A few people nearby are eavesdropping. Not one has failed to already make up his or her mind about the renegade they usually refer to here simply as "Michele."

'Yes, I'm here'

During the brief telephone interview with her, in the wake of the question about her use of the term "reeducation camps," a few more seconds of silence passed. Bachmann was asked again if she was there.

"Yes, I'm here," she said finally.

She expressed uncertainty about whether she wished to continue with the interview, declining to answer the question. "I'm not interested in an interview . . . with false caricatures of who I am," she said, adding that some questions were unfairly "pointing to extreme examples of who I am . . . extreme caricatures."

After a moment, however, she pressed on, eventually observing that "people have the sense of the bias of mainstream media." She indicated she had gone outside that mainstream to find new kinds of media outlets to even the political playing field. She lauded the "democratization of media," which, she said, included the Internet.
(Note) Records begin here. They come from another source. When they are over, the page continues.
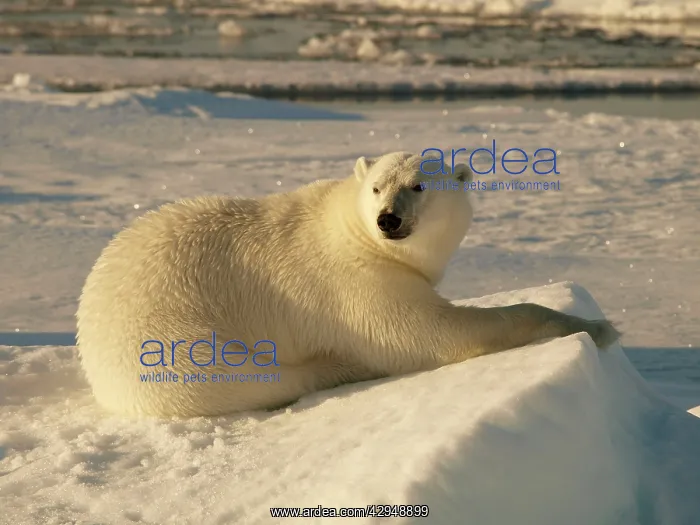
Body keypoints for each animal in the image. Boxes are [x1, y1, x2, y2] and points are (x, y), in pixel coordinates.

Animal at [76, 151, 620, 417]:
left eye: (418, 186)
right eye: (378, 186)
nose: (389, 220)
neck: (356, 230)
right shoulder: (355, 283)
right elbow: (431, 335)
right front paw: (599, 326)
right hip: (175, 340)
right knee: (251, 378)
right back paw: (337, 366)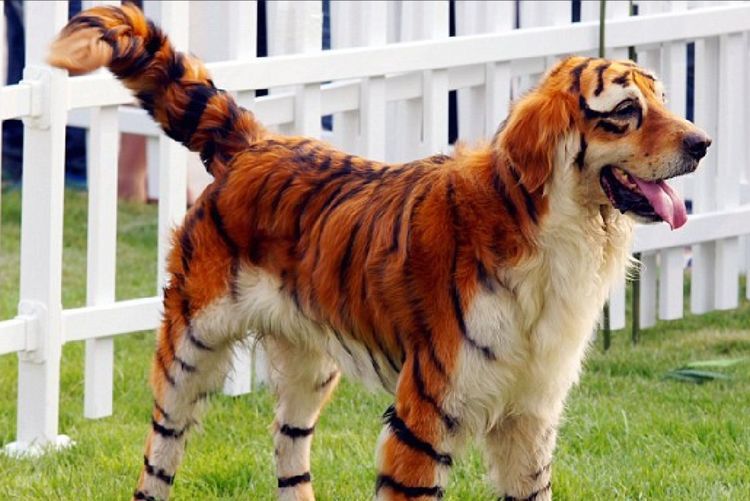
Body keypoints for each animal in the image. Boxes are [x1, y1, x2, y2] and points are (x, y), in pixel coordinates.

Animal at [48, 4, 710, 500]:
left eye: (663, 100)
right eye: (626, 111)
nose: (704, 143)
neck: (563, 235)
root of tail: (254, 143)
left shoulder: (531, 416)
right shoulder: (426, 414)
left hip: (309, 366)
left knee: (287, 448)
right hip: (190, 350)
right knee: (158, 458)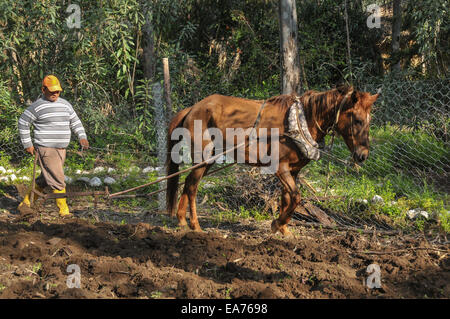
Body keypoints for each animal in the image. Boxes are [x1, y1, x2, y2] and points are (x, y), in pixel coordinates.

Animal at [165, 86, 380, 236]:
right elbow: (296, 196)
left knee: (188, 183)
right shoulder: (280, 167)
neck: (301, 121)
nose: (362, 155)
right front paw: (277, 224)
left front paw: (283, 229)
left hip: (209, 159)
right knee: (192, 186)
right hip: (203, 157)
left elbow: (287, 197)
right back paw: (195, 225)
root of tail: (193, 108)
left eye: (370, 121)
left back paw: (182, 221)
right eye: (358, 120)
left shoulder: (293, 170)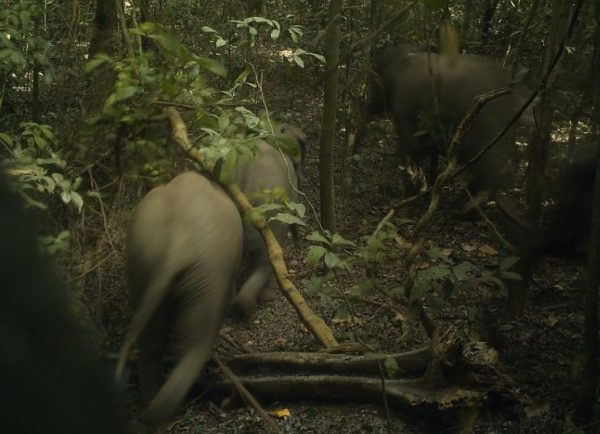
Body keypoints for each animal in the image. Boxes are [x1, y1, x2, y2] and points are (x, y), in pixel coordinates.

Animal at [116, 171, 243, 426]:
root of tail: (178, 243)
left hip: (142, 261)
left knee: (151, 340)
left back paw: (148, 402)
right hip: (208, 273)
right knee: (197, 341)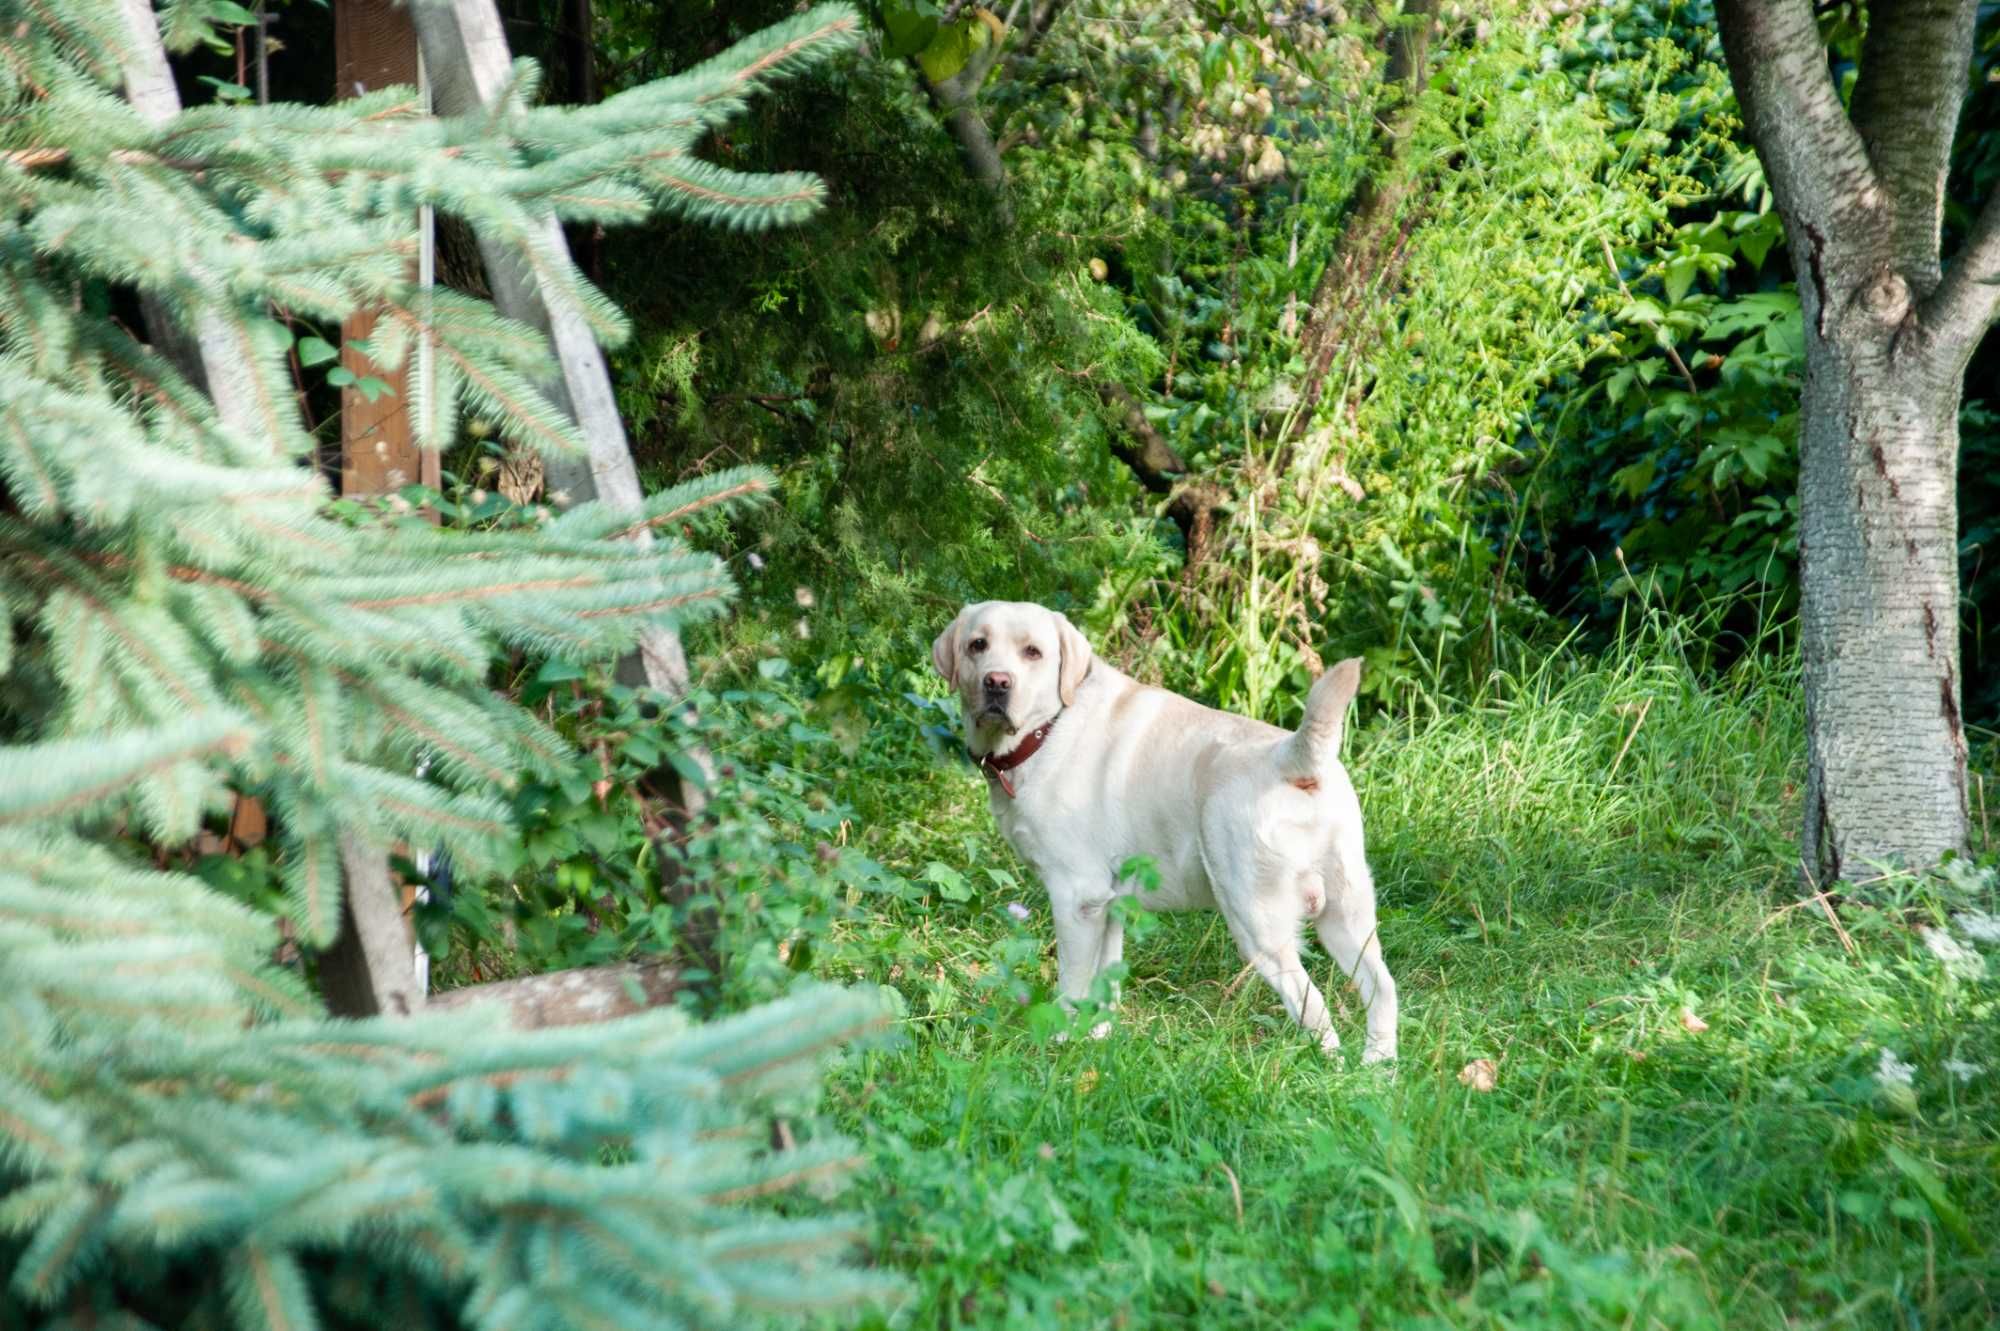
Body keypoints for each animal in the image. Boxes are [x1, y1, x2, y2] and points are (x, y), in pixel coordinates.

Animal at [932, 599, 1392, 1055]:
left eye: (1033, 652)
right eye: (977, 645)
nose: (997, 682)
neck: (1048, 728)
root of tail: (1291, 758)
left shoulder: (1076, 898)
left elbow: (1073, 983)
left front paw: (1059, 1042)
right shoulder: (1110, 905)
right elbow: (1104, 984)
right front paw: (1097, 1041)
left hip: (1255, 918)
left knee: (1315, 1009)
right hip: (1346, 914)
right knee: (1382, 988)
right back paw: (1377, 1065)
To that end, she said she wanted to urge everyone to sign the petition on her Web site calling for support of her bill to repeal the Democrats' new health-care plan. "I think I've kept faith with people back home . . . even if that has meant getting some editorial boards upset," she said. " . . . I lay my career on the line. . . . Freedom is messy. It is important to understand that we can't be here to play it safe."

She indicated she had said what she wanted to say.

The mainstream media thanked her for her time.

"Thank you for your evenhandedness," she concluded.